The observed splenic/ testicular alterations can be reasonably attributed to sodium arsenate exposure, as other potential contributory factors were carefully minimized. All animals were age-matched, maintained under identical housing, dietary, and environmental conditions, and were free from clinical illness or stress-related exclusion criteria. The absence of comparable splenic/ testicular changes in the control group across all time points further excludes handling stress, nutritional deficiency, infection, or procedural artifacts as causes, thereby strengthening the causal association between arsenic exposure and the documented splenic histopathological changes.

Conclusion

The present study demonstrated that arsenic exposure produces progressive alterations in both the spleen and testes of male albino rats, with microscopic changes often preceding gross abnormalities. In the spleen, early exposure was associated with subtle histological changes, while prolonged exposure led to congestion, discoloration, and architectural disruption, suggesting impaired immune function.

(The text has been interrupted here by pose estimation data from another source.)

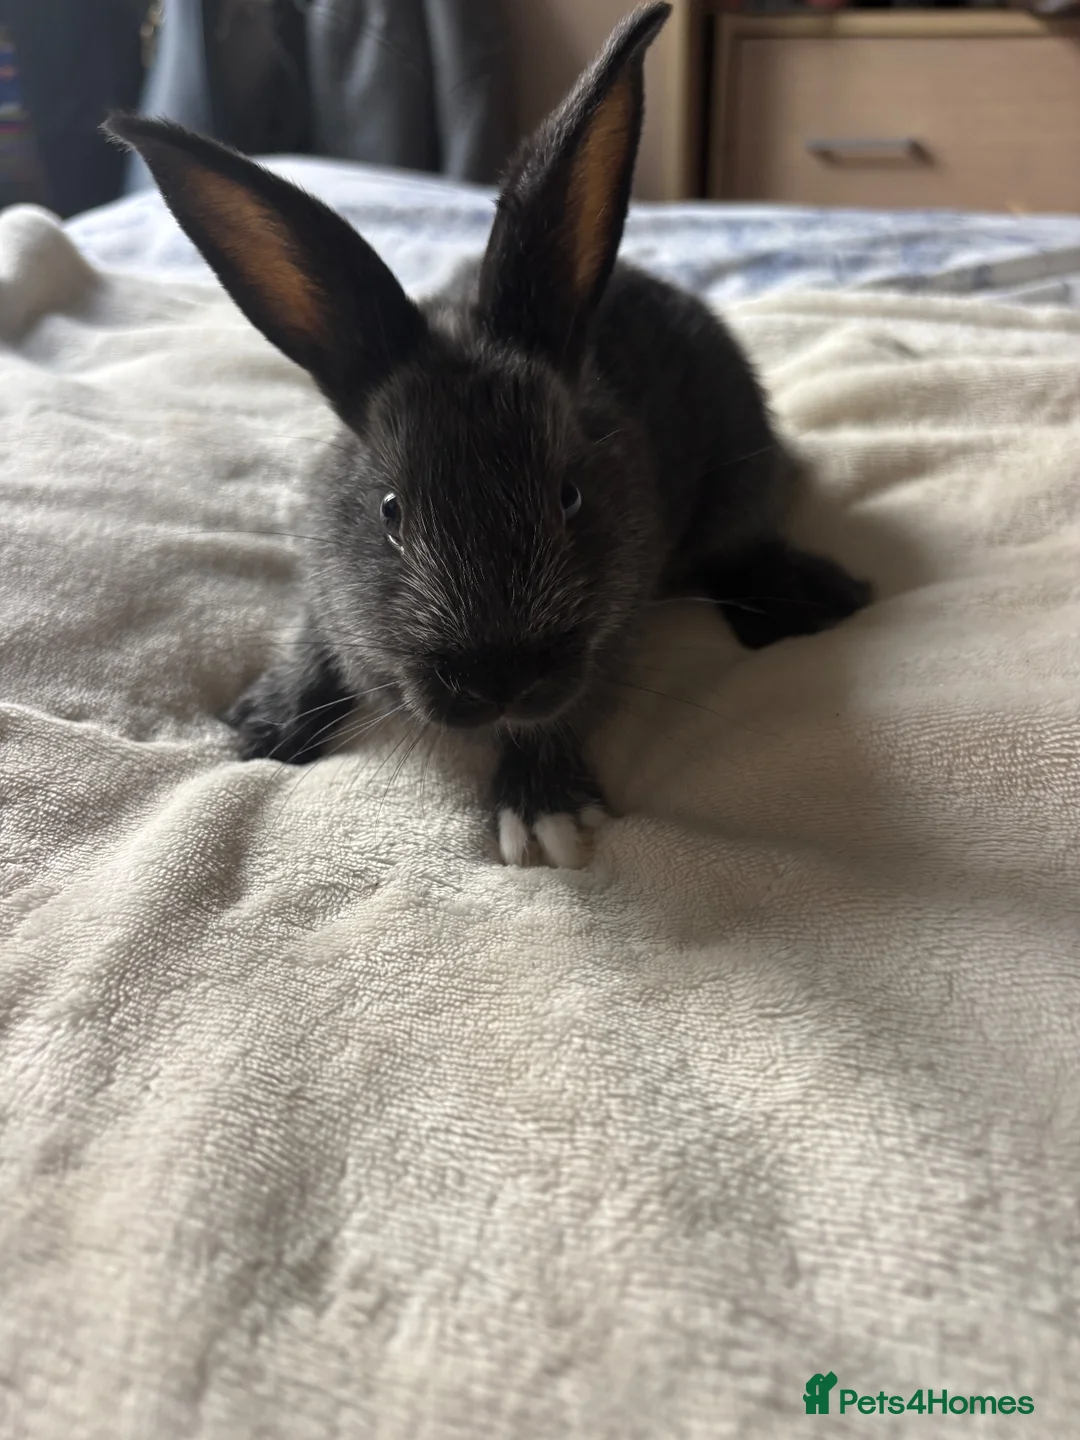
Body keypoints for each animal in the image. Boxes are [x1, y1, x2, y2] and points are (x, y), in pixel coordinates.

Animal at [106, 1, 870, 869]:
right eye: (390, 511)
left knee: (743, 545)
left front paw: (542, 811)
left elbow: (561, 713)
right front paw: (264, 726)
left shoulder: (607, 638)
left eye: (569, 496)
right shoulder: (325, 588)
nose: (496, 680)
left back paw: (808, 604)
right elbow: (315, 640)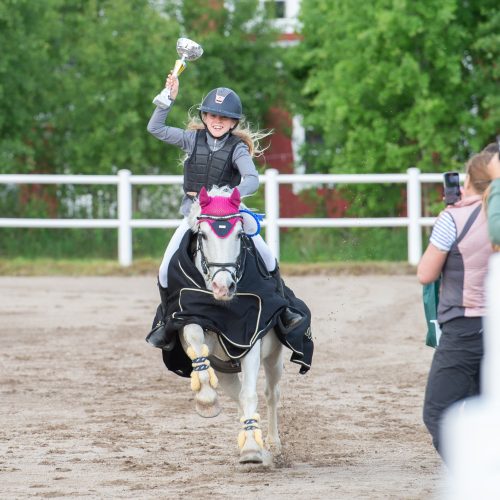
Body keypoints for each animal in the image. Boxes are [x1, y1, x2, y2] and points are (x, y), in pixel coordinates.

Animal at [180, 186, 284, 462]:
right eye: (203, 235)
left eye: (239, 234)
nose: (223, 286)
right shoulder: (190, 321)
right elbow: (195, 338)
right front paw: (206, 401)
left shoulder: (250, 339)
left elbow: (251, 394)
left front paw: (251, 451)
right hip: (225, 370)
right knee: (236, 396)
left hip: (274, 358)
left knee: (270, 394)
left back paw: (272, 444)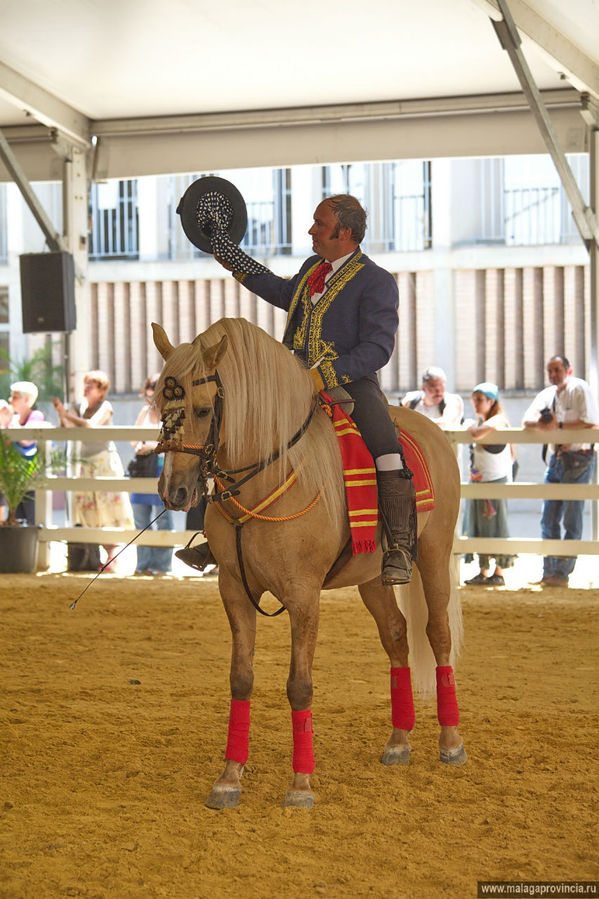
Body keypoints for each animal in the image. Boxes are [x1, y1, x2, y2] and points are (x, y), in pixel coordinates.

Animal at [152, 316, 466, 808]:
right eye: (158, 406)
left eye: (203, 411)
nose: (175, 492)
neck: (266, 480)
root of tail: (430, 430)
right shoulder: (235, 591)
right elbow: (241, 678)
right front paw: (229, 778)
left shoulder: (303, 598)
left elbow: (299, 686)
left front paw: (300, 784)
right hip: (372, 576)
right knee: (396, 637)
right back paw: (399, 740)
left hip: (433, 554)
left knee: (437, 635)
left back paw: (450, 741)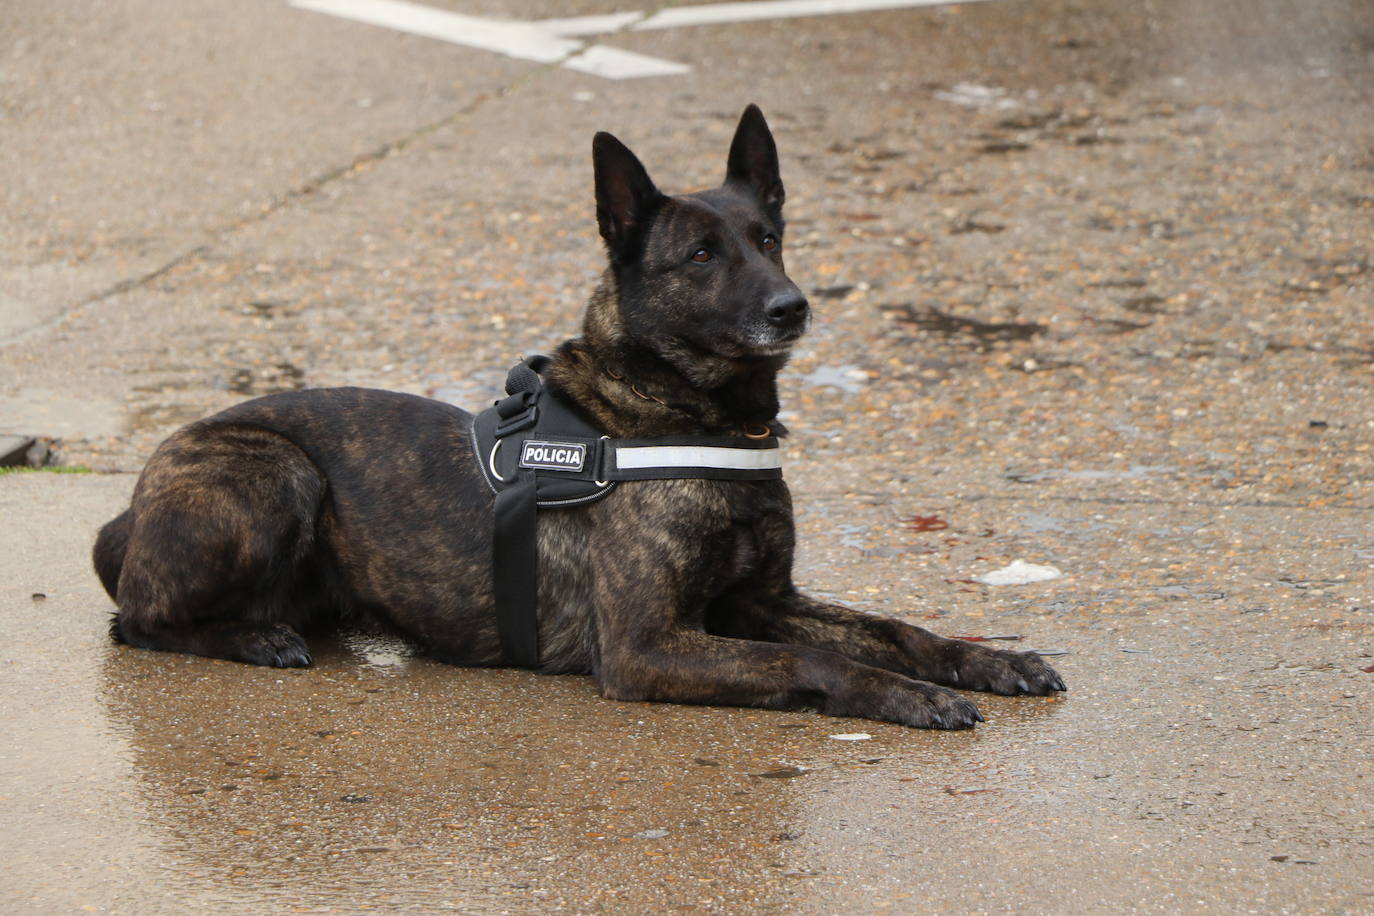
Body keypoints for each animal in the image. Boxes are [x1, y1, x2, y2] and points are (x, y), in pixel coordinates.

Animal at [94, 103, 1060, 725]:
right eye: (700, 255)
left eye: (770, 239)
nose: (792, 308)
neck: (690, 418)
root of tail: (130, 509)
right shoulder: (647, 645)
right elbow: (814, 657)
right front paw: (909, 695)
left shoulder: (761, 603)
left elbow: (892, 627)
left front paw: (986, 658)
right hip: (276, 469)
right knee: (137, 621)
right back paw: (257, 639)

Similarly, the testes exhibited a sequence of changes beginning with preserved gross morphology but early microscopic vacuolization and disorganization of seminiferous tubules. With extended exposure, these changes progressed to reduced testicular size, loss of Leydig cells, depletion of germinal epithelium, vascular congestion, and gross atrophy. The findings indicated that arsenic has both immunotoxic and gonadotoxic effects, which intensify with longer durations of exposure. Importantly, the study underscored that microscopic alterations appear much earlier than visible gross changes, making histopathological evaluation critical for detecting early organ damage induced by arsenic toxicity.